### ASSIGNMENT
Starting with the line containing "In all other" and going on through the line containing "In June 2004", return the lines of the data below exactly, and only those.

╭─ EXTRACTED RECORDS

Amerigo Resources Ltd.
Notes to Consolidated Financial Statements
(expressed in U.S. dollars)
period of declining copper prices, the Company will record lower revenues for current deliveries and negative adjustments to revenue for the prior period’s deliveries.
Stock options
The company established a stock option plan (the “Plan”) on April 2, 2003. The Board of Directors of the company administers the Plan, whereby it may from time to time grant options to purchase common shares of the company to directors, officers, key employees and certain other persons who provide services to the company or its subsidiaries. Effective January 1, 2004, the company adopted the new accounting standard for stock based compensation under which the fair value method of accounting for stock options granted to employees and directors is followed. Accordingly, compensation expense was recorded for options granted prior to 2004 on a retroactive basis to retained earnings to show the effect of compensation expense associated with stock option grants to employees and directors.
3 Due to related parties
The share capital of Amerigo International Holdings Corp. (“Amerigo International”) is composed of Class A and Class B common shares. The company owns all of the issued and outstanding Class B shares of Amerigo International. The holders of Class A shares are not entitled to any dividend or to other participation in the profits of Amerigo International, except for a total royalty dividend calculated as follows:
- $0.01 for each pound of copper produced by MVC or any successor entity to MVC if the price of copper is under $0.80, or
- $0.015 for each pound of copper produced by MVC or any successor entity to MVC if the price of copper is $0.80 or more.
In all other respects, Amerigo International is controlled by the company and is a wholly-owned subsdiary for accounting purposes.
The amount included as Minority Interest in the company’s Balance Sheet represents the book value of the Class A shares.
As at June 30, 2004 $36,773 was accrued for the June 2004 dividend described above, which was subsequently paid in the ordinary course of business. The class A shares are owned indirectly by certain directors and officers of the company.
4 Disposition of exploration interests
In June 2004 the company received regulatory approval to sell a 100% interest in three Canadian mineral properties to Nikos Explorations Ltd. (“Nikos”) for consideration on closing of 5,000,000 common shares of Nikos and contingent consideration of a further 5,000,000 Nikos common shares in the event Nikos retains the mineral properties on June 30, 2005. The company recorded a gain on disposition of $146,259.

╰─
╭─ EXTRACTED RECORDS

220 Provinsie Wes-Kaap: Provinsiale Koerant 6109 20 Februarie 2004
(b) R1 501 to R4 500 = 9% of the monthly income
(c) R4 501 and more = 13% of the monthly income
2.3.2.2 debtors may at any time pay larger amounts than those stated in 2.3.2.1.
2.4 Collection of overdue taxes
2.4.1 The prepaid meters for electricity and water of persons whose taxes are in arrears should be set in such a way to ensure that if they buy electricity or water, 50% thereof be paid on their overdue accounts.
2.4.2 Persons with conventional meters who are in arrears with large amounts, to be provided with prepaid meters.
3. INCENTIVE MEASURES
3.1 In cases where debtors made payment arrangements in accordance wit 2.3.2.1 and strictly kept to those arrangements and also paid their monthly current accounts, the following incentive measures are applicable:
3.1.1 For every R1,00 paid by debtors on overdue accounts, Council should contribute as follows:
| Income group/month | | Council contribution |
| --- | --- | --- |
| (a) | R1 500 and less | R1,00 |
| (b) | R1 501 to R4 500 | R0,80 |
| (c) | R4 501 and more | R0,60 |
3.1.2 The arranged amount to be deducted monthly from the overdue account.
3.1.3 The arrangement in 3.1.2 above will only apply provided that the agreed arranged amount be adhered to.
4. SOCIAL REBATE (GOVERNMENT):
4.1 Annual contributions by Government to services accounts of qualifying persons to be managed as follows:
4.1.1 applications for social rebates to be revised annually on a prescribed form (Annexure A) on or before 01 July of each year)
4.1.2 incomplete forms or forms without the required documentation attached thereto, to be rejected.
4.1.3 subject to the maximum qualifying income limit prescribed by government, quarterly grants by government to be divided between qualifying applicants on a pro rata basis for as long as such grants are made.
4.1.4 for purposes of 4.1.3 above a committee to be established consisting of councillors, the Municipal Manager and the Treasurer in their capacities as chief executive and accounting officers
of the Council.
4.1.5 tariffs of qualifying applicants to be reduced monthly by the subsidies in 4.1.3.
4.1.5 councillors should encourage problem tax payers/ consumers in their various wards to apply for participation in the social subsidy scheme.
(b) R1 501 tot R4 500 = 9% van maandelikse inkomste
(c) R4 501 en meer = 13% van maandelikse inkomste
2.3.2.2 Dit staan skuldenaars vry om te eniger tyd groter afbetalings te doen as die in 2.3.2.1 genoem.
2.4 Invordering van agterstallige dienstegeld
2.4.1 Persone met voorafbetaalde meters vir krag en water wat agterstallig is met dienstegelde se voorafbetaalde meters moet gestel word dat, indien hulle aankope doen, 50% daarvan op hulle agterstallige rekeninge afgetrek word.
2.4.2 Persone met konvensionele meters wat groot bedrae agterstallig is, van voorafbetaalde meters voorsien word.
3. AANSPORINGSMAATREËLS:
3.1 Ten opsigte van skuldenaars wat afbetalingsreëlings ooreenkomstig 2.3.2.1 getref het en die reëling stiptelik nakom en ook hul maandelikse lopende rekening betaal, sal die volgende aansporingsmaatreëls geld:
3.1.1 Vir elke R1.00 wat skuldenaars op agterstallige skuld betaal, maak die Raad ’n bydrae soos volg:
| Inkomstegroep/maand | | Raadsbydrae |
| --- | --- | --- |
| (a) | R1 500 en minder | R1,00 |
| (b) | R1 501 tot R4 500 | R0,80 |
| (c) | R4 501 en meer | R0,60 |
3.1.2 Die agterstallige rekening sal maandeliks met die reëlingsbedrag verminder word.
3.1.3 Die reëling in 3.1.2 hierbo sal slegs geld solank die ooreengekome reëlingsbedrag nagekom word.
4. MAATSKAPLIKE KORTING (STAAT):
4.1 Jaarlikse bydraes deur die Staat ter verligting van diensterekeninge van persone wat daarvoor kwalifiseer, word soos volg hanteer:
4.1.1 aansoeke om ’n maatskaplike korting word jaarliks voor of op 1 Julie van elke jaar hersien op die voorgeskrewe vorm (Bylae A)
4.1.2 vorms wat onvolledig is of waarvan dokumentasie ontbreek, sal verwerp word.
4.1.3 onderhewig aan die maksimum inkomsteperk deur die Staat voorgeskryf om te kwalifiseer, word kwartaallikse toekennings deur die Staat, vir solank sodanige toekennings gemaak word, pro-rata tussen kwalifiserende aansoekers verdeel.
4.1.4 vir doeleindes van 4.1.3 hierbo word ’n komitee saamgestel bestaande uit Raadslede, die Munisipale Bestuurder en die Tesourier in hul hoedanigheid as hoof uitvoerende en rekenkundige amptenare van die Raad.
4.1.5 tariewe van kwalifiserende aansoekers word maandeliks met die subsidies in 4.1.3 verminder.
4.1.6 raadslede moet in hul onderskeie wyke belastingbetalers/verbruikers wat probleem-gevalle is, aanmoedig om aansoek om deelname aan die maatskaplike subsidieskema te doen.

╰─

### ANSWER TO THIS PROBLEM
In all other respects, Amerigo International is controlled by the company and is a wholly-owned subsdiary for accounting purposes.
The amount included as Minority Interest in the company’s Balance Sheet represents the book value of the Class A shares.
As at June 30, 2004 $36,773 was accrued for the June 2004 dividend described above, which was subsequently paid in the ordinary course of business. The class A shares are owned indirectly by certain directors and officers of the company.
4 Disposition of exploration interests
In June 2004 the company received regulatory approval to sell a 100% interest in three Canadian mineral properties to Nikos Explorations Ltd. (“Nikos”) for consideration on closing of 5,000,000 common shares of Nikos and contingent consideration of a further 5,000,000 Nikos common shares in the event Nikos retains the mineral properties on June 30, 2005. The company recorded a gain on disposition of $146,259.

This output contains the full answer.